I would say overall that I had a pretty good experience nursing my 29w preemie (2lb 3oz) in the NICU.

Good stuff
-really dedicated LC who probably spent close to 20hrs working with me and my baby
-doctors and nurses who had a positive attitude
-doctors, nurses, LCs, and nutritionists working as a coordinated team
-went home with a baby who was a good nurser

Bad stuff
- A NICU with an old school physical layout, which meant there was no way for parents to room in with babies
-Many breastfeeding advocates don't distinguish between full term babies and preemies and end up really freaking NICU parents out by focusing on nipple confusion and the need for babies to get all nutrition by breast.

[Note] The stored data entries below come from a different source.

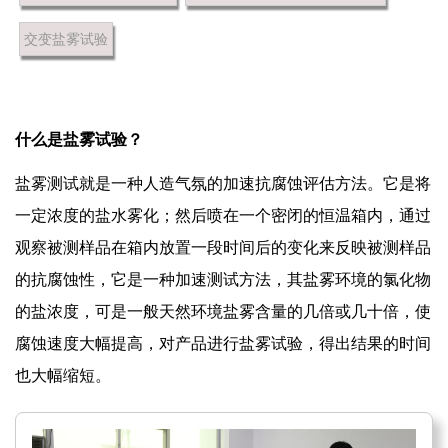
交变盐雾试验
什么是盐雾试验？
盐雾测试就是一种人造气氛的加速抗腐蚀评估方法。它是将
一定浓度的盐水雾化；然后喷在一个密闭的恒温箱内，通过
观察被测样品在箱内放置一段时间后的变化来反映被测样品
的抗腐蚀性，它是一种加速测试方法，其盐雾环境的氯化物
的盐浓度，可是一般天然环境盐雾含量的几倍或几十倍，使
腐蚀速度大幅提高，对产品进行盐雾试验，得出结果的时间
也大幅缩短。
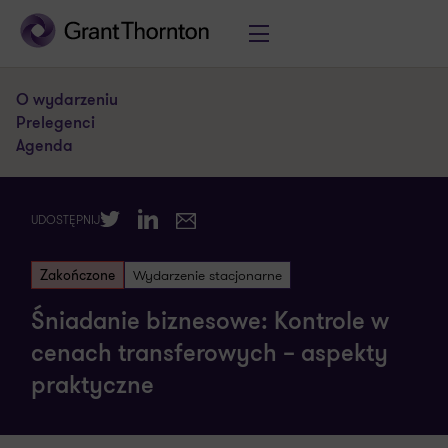
O wydarzeniu
Prelegenci
Agenda
Twitter
LinkedIn
UDOSTĘPNIJ
E-mail
Zakończone
Wydarzenie stacjonarne
Śniadanie biznesowe: Kontrole w
cenach transferowych – aspekty
praktyczne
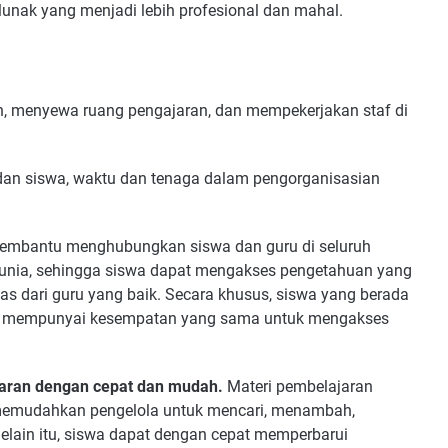
t lunak yang menjadi lebih profesional dan mahal.
n, menyewa ruang pengajaran, dan mempekerjakan staf di
dan siswa, waktu dan tenaga dalam pengorganisasian
membantu menghubungkan siswa dan guru di seluruh
 dunia, sehingga siswa dapat mengakses pengetahuan yang
as dari guru yang baik. Secara khusus, siswa yang berada
 juga mempunyai kesempatan yang sama untuk mengakses
aran dengan cepat dan mudah.
Materi pembelajaran
memudahkan pengelola untuk mencari, menambah,
elain itu, siswa dapat dengan cepat memperbarui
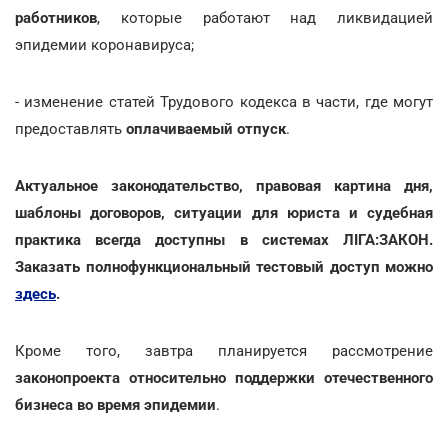
работников
, которые работают над ликвидацией
эпидемии коронавируса;
- изменение статей Трудового кодекса в части, где могут
предоставлять
оплачиваемый отпуск
.
Актуальное законодательство, правовая картина дня,
шаблоны договоров, ситуации для юриста и судебная
практика всегда доступны в системах ЛІГА:ЗАКОН.
Заказать полнофункциональный тестовый доступ можно
здесь
.
Кроме того, завтра планируется рассмотрение
законопроекта относительно поддержки отечественного
бизнеса во время эпидемии
.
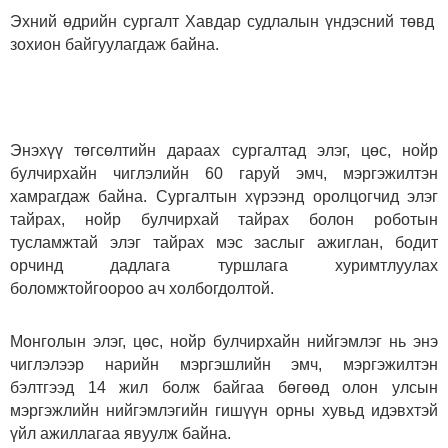
Эхний өдрийн сургалт Хавдар судлалын үндэсний төвд
зохион байгуулагдаж байна.
Энэхүү төгсөлтийн дараах сургалтад элэг, цөс, нойр
булчирхайн чиглэлийн 60 гаруй эмч, мэргэжилтэн
хамрагдаж байна. Сургалтын хүрээнд оролцогчид элэг
тайрах, нойр булчирхай тайрах болон роботын
тусламжтай элэг тайрах мэс заслыг ажиглан, бодит
орчинд дадлага туршлага хуримтлуулах
боломжтойгоороо ач холбогдолтой.
Монголын элэг, цөс, нойр булчирхайн нийгэмлэг нь энэ
чиглэлээр нарийн мэргэшлийн эмч, мэргэжилтэн
бэлтгээд 14 жил болж байгаа бөгөөд олон улсын
мэргэжлийн нийгэмлэгийн гишүүн орны хувьд идэвхтэй
үйл ажиллагаа явуулж байна.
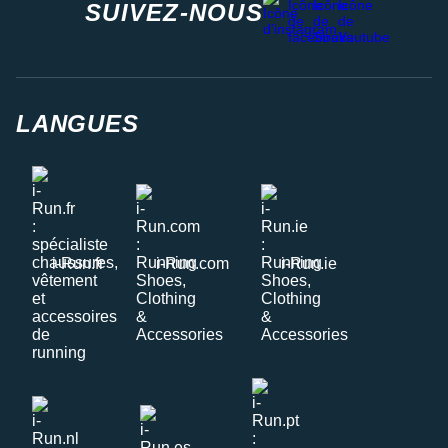
SUIVEZ-NOUS
LANGUES
i-Run.fr
i-Run.com
i-Run.ie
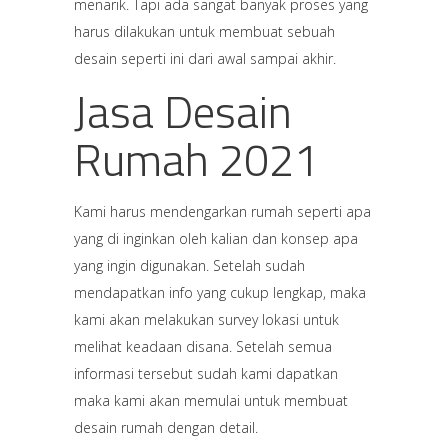
menarik. Tapi ada sangat banyak proses yang
harus dilakukan untuk membuat sebuah
desain seperti ini dari awal sampai akhir.
Jasa Desain
Rumah 2021
Kami harus mendengarkan rumah seperti apa
yang di inginkan oleh kalian dan konsep apa
yang ingin digunakan. Setelah sudah
mendapatkan info yang cukup lengkap, maka
kami akan melakukan survey lokasi untuk
melihat keadaan disana. Setelah semua
informasi tersebut sudah kami dapatkan
maka kami akan memulai untuk membuat
desain rumah dengan detail.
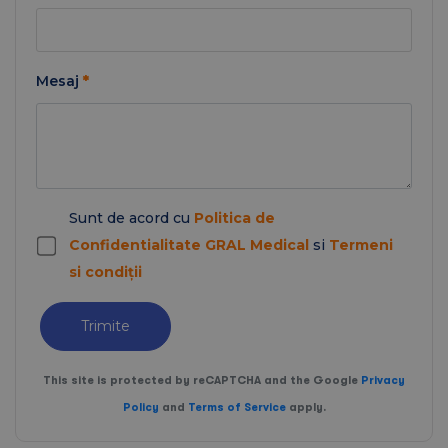
Mesaj
*
Sunt de acord cu
Politica de
Confidentialitate GRAL Medical
si
Termeni
si condiții
Trimite
This site is protected by reCAPTCHA and the Google
Privacy
Policy
and
Terms of Service
apply.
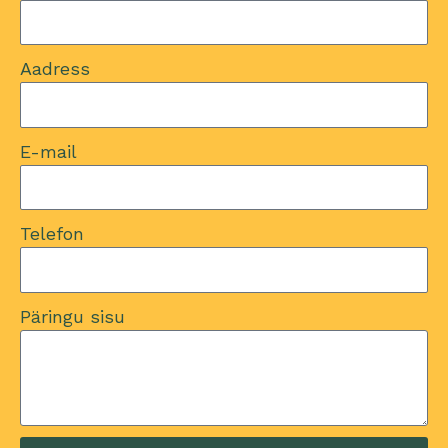
Aadress
E-mail
Telefon
Päringu sisu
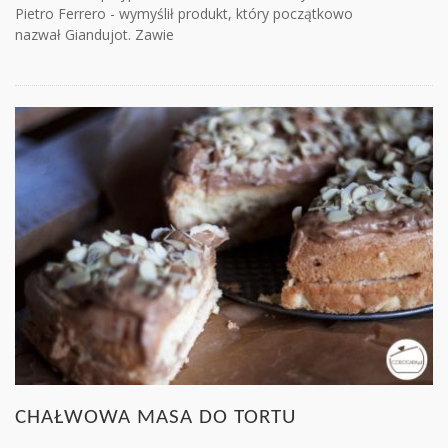
Pietro Ferrero - wymyślił produkt, który początkowo
nazwał Giandujot. Zawie
CHAŁWOWA MASA DO TORTU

Preemies just do not have the energy to take all their feeds at the breast, but many of those babies can transition to the breast. I had assumed after reading advice for fullterm babies that I would not be able to breastfeed because my baby had gotten so many feeds by tube and bottle, but that was not the case-she always preferred the breast.

Sara said...

I'm so grateful that my mom was determined to breastfeed my sister and I (twins, born at 31 weeks). I'm sure that our lack of any long-term health issues is linked to that. She said that the hospital wasn't very helpful, but that she went to one LLL meeting before we were born, and learned more there than from anyone else. She says that without that meeting, she may not have succeeded! I've heard several women say that they were told that their milk isn't "good enough" for their preemie babies; it makes me so sad to hear that!

D said...

good article; and I agree, some staff are supportive and some are not but this makes it even harder for vulnerable mothers. How is a mother supposed to know who is coming on the next shift, the helpful nurse who will "allow" her to do KMC and support her to support her baby to learn to breastfeed or the nurse who would rather that the mother would do her visit and go home so that the nurse can do her job. After all you don't have to ask an incubator permission to touch it and an incubator won't ask you questions about the baby's care. I had my third child at 33 weeks.

Mary said...

I found that the doctors were more supportive than some of the nurses. In that case, I met with the doctors (or sat in on rounds for my baby), established exactly what I was "allowed" to do, and then had them write it all down in my baby's chart. If I was given a hard time by a particular nurse, I could just point to the chart.